Rat Surgeons?

I have written previously about Australia’s cane toad problem (here and here). In 1935, cane toads were brought in to control a pest that was feeding on sugar cane in northeastern Queensland. They ended up being ineffective at controlling the pest, and because they have few natural predators there, Australia was ineffective at controlling them. They have been spreading out across Australia since 1935, and there is no end in sight to their population’s expansion.

As I have discussed previously, cane toads have already affected wildlife in the areas where they have become established. Because they are large (for toads) and the adults are poisonous to snakes, for example, the average head size of a snake has decreased in those areas with a significant cane toad population. After all, the snakes that have large enough heads to eat the adult toads die. As a result, snakes that can’t eat them (snakes with smaller heads) are significantly more likely to survive. They survive because they cannot eat what would kill them!

But there is another way to survive in the presence of cane toads: figure out a way to eat them without being poisoned. Based on the results of a recent study, it seems that one clever Australian predator has learned to do just that. The authors of the study were intrigued when they started finding cane toad bodies that had what appeared to be surgically-precise incisions on their bodies. They eventually set up some infrared cameras and found that golden-bellied water rats were the ones making the incisions.

It turns out that only the skin and certain organs (like the bile duct) in the frog are poisonous. If a predator can avoid those structures, it can eat the toads without being harmed, and apparently, the water rats have figured that out. The researchers found that the heart and liver had been removed in each dead cane toad, presumably eaten by the rats. In the largest toads, the skin of the legs was also peeled back and the leg muscles were eaten. The authors say that all of this was done with a high level of precision.

The question, of course, is how the rats figured this out. The researchers are not sure. They know that water rats feed on other toad species as well as the younger cane toads that aren’t as poisonous, and it may be that in this area, that’s the way rats eat all the toads they kill. It’s also possible that some rats just stumbled onto this technique and passed it on to their offspring. As the authors note, water rats care for their offspring for weeks after they have been weaned, so it would be easy for the young rats to learn how their parents are eating the toads. The researchers note that for now, this feeding technique is limited to the water rats in certain areas, but they suggest that it might spread as time goes on.

Add the Australian water rat to the ever-growing list of surprisingly clever animals (see here, here, and here.)

2 Comments

  1. John D says:

    Fascinating! I’ve always wondered if this type of communication with the environment is going on at a cellular level and eventually makes its way to the conscious brain. How could a rat learn to do this? It must be promoted by some inherent information gathered by it’s most base constituents – it’s cells.

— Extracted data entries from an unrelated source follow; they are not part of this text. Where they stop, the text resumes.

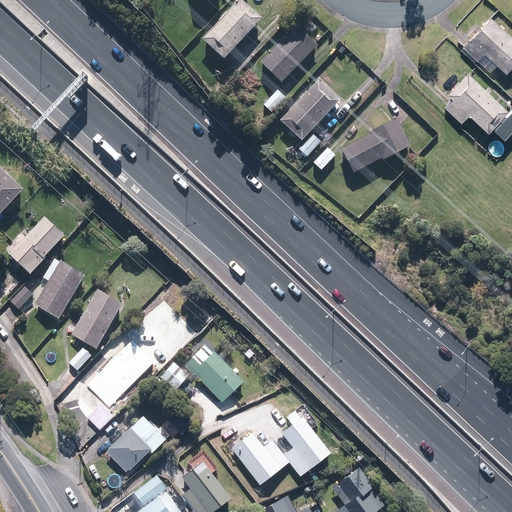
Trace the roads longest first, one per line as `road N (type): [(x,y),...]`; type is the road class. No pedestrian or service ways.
road 1 (motorway): [(511,511),(0,33)]
road 2 (motorway): [(44,0),(400,327)]
road 3 (motorway): [(400,327),(511,432)]
road 4 (motorway): [(400,327),(511,409)]
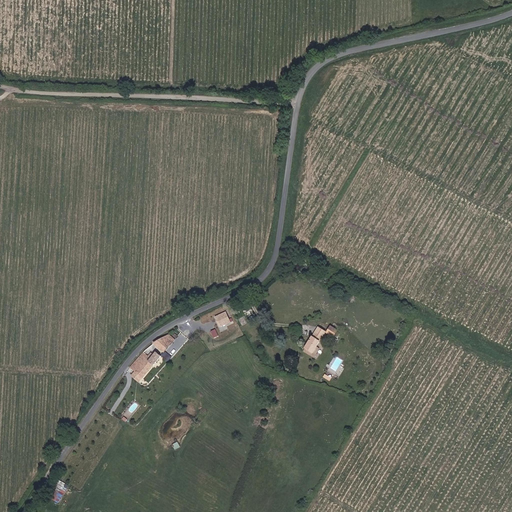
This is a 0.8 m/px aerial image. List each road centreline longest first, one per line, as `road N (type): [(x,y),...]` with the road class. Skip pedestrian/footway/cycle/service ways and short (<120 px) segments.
road 1 (tertiary): [(298,102),(265,276),(147,340),(22,511)]
road 2 (unclassified): [(0,85),(298,102)]
road 3 (tertiary): [(511,12),(322,61),(298,102)]
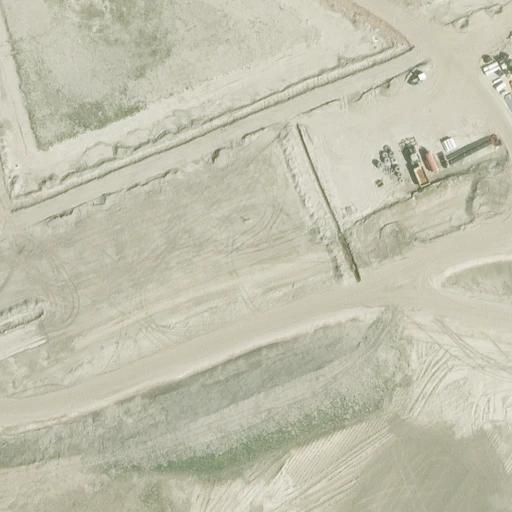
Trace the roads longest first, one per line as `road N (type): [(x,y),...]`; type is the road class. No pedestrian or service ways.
road 1 (residential): [(0,178),(14,184),(268,80)]
road 2 (track): [(323,220),(444,307),(511,325)]
road 3 (residential): [(268,80),(323,220)]
road 4 (residential): [(356,44),(471,0)]
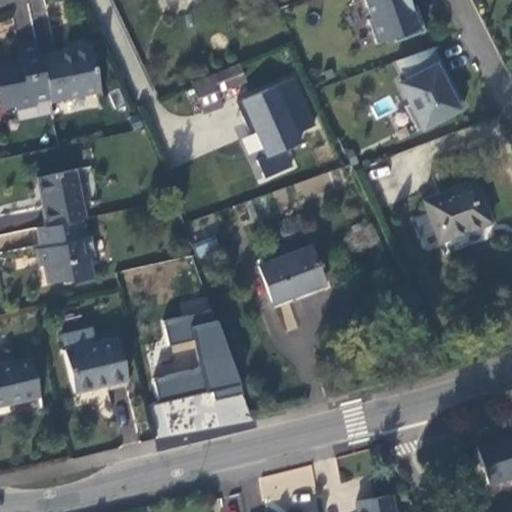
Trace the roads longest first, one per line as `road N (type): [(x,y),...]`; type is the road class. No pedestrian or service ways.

    “Many explanations have been given of how Evolution has worked. The Ancients ascribed it to some inherent power in living things which they called ‘ entelechy,’ i.e. the power to realize an end.” – Hillaire Belloc 1926

    1. Jay Wile says:

      Yes, it is fascinating. I like the quote from Belloc, because it is so different from the nonsensical view that evolution is based on random processes. The more I study nature, the more I see organisms responding to their environment in designed ways. Even bacteria experience directed mutations to adapt rather than random mutations.